Five percent of persons older than 65 years experience atrial fibrillation—the most common cardiac arrhythmia requiring medical treatment. Complications associated with atrial fibrillation include congestive heart failure and reduced exercise tolerance. This condition also increases the risk of stroke fourfold in patients not receiving anticoagulation. It is often possible to restore patients with atrial fibrillation to normal sinus rhythm through cardioversion or with medical therapy; however, the arrhythmia recurs within six months in one half of patients. Data from several small trials have indicated that amiodarone is more effective than other antiarrhythmic agents in treating atrial fibrillation. Roy and colleagues conducted a large, prospective, randomized trial comparing amiodarone with sotalol and propafenone in the prevention of recurrent atrial fibrillation.

Patients were enrolled from 19 centers in Canada. The study subjects were adults who had an episode of symptomatic atrial fibrillation in the past six months for which long-term antiarrhythmic drug therapy was planned. Exclusion criteria included having atrial fibrillation for longer than six months, myocardial infarction during the prior six months, cardiac surgery within 30 days or New York Heart Association class III or IV congestive heart failure.

Patients with atrial fibrillation lasting more than 48 hours were anticoagulated to obtain an International Normalized Ratio of 2 or higher for at least three weeks. They were then randomized to receive amiodarone, sotalol or propafenone in an open-label fashion. Cardioversion was performed in patients who had not converted to sinus rhythm after two weeks of amiodarone therapy or after four days of the other two medications. Patients were seen at three months after randomization, and every six months thereafter.
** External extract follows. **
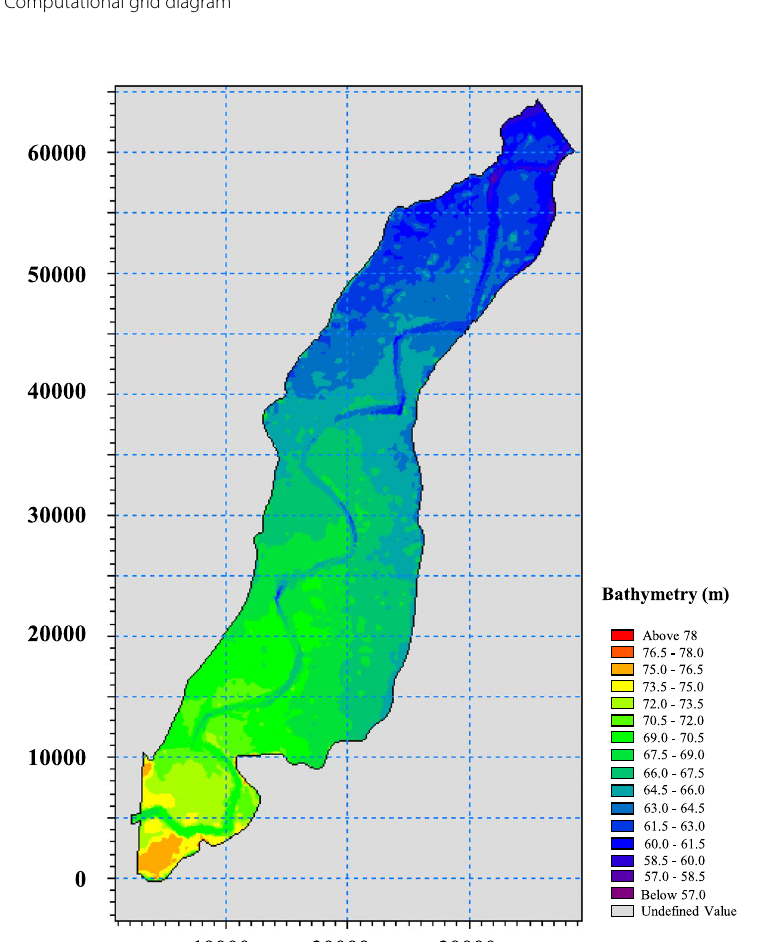
Fig. 2 Topographic map of the calculation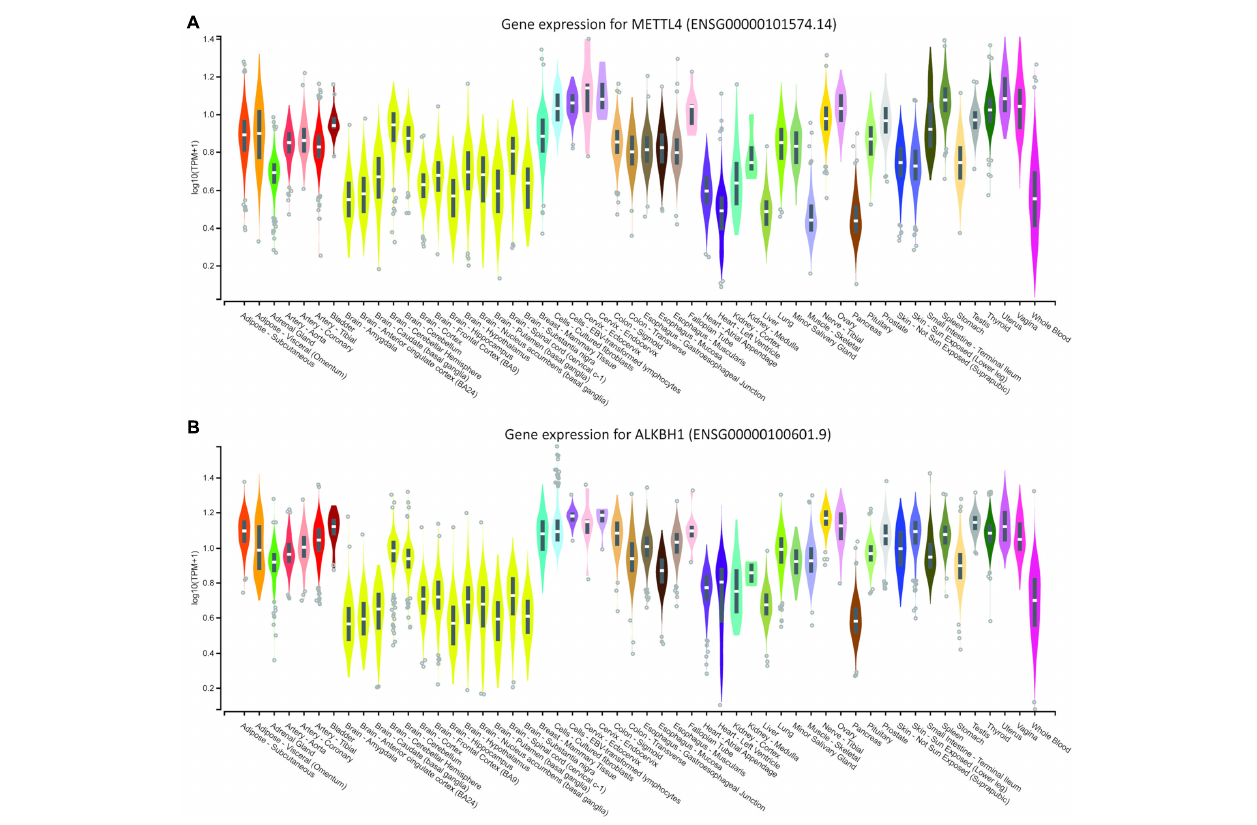
FIGURE 2 | Genotype-Tissue Expression data for (A) human METLL4 methyltransferase and (B) ALKBH1 demethylase. Data were downloaded from the GTEX portal on August 19th, (dbGaP Accession phs000424.v8.p2, 19/08/2020).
The primary end point was the length of time to a first electrocardiographically confirmed recurrence of atrial fibrillation. Secondary end points were thromboembolic events, death and adverse events caused by the study drugs.
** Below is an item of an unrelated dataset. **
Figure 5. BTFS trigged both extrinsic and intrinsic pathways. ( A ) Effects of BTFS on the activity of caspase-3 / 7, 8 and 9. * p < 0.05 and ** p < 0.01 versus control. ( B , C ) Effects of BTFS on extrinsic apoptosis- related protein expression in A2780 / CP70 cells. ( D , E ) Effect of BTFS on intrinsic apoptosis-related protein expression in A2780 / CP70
A total of 403 patients were enrolled in the study. There were slightly more men than women, and the mean age for both groups of patients was 65 ± 11 years. During a mean follow-up period of 468 ± 150 days, 71 patients (35 percent) in the amiodarone group had a recurrence of atrial fibrillation compared with 127 patients (63 percent) who were given sotalol or propafenone.
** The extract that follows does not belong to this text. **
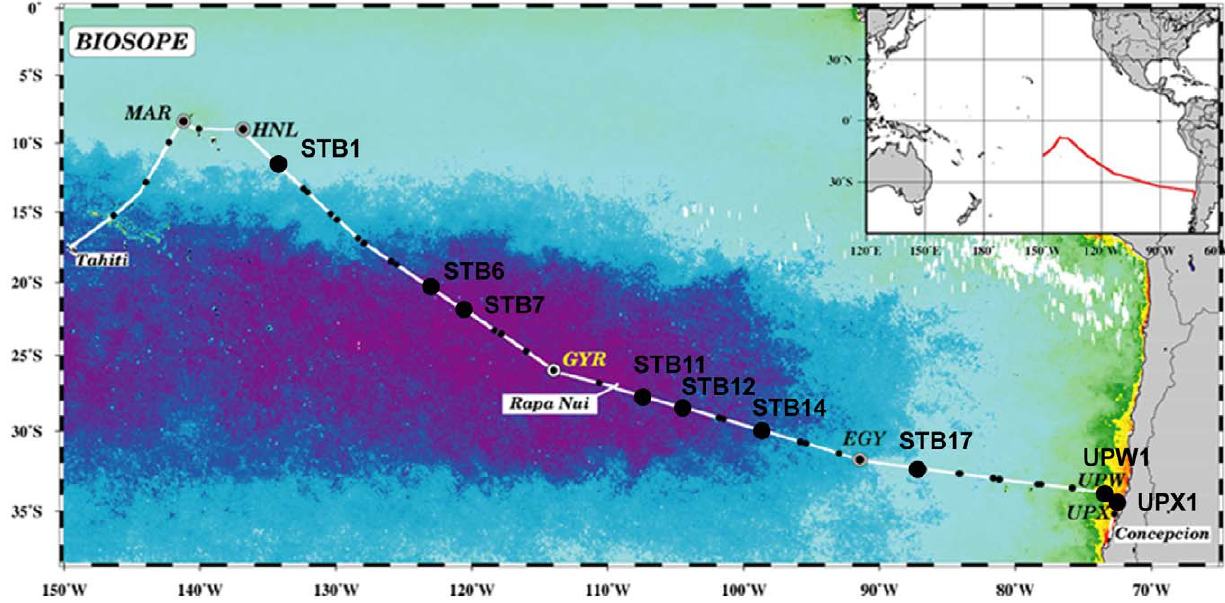
Figure 1. Map of stations sampled in the South East Pacific Ocean during the BIOSOPE cruise (2004). BIOSOPE cruise track map superimposed on a SeaWiFS ocean colour composite, the dark purple indicating extremely low values (0.018 mg m 2 3 ) of total chlorophyll a . Black dots indicate the stations analysed by 16S rRNA gene clone libraries.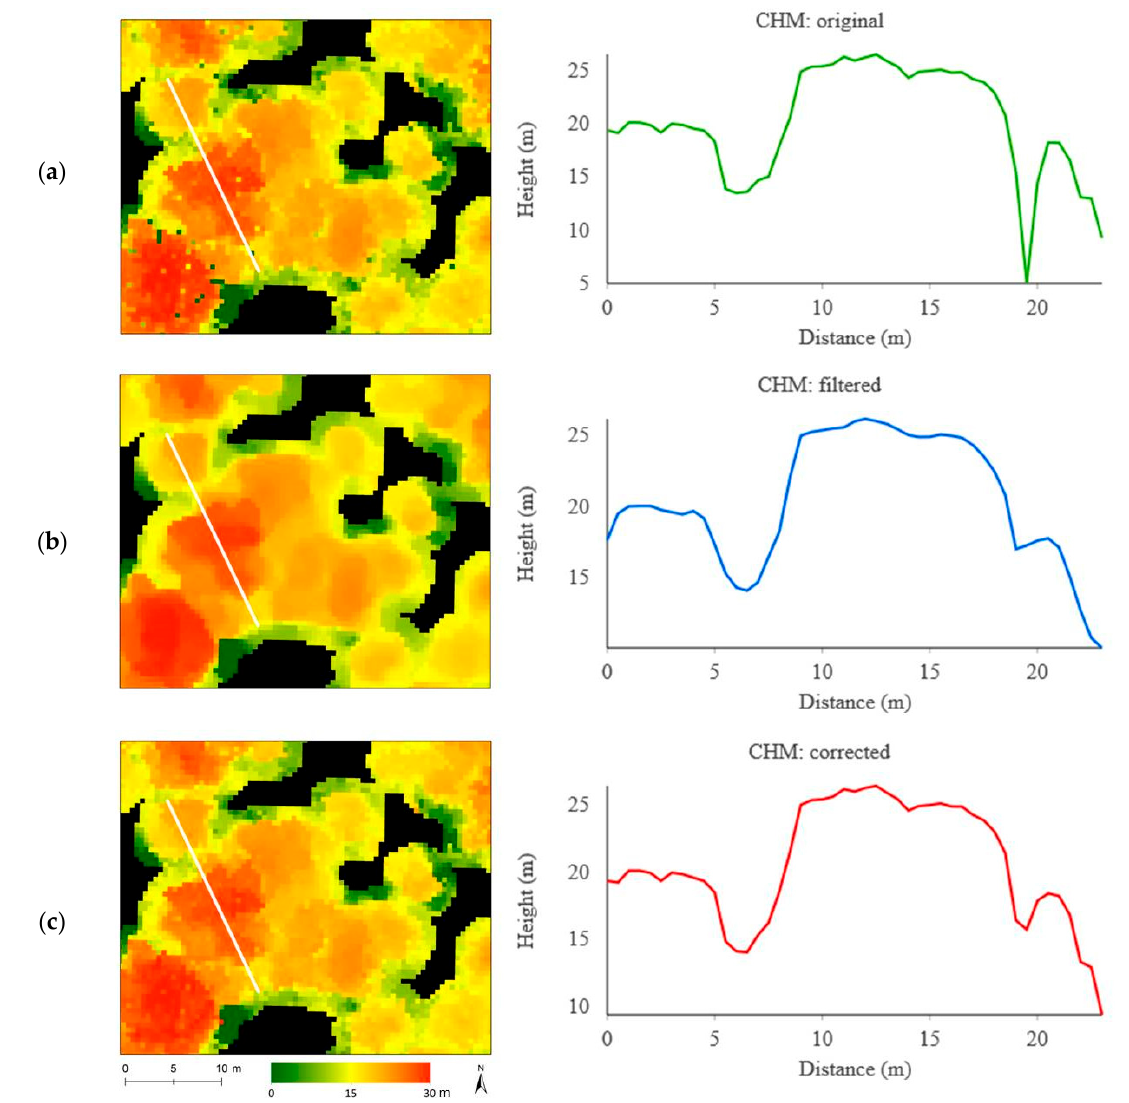
Figure 3. The three canopy height models (CHMs) used to make individual tree crown (ITC) segmentation. ( a ) original CHM; ( b ) filtered CHM; and ( c ) corrected CHM.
With regard to major clinical events, nine deaths occurred in the amiodarone group and eight deaths in the patients receiving sotalol or propafenone. Eighteen percent of patients in the amiodarone group required treatment for a major clinical event compared with 17 percent in the second group. However, strokes and intracranial hemorrhages were less common in the amiodarone group. Sixty-eight patients in the amiodarone group and 93 patients in the second group stopped taking their medication because of lack of efficacy or adverse events. Four patients who were taking amiodarone had suspected pulmonary toxicity, although it was only proved in one patient. Adverse cardiac events were rare and occurred equally in both study groups.

On the basis of their data, the authors conclude that amiodarone is significantly more effective than sotalol or propafenone in maintaining sinus rhythm in patients with atrial fibrillation. In this study, where the dosage of amiodarone was 200 mg per day, the incidence of adverse events was quite low. The authors suggest that amiodarone should become the drug of choice for use in patients with recurrent atrial fibrillation and structural heart disease.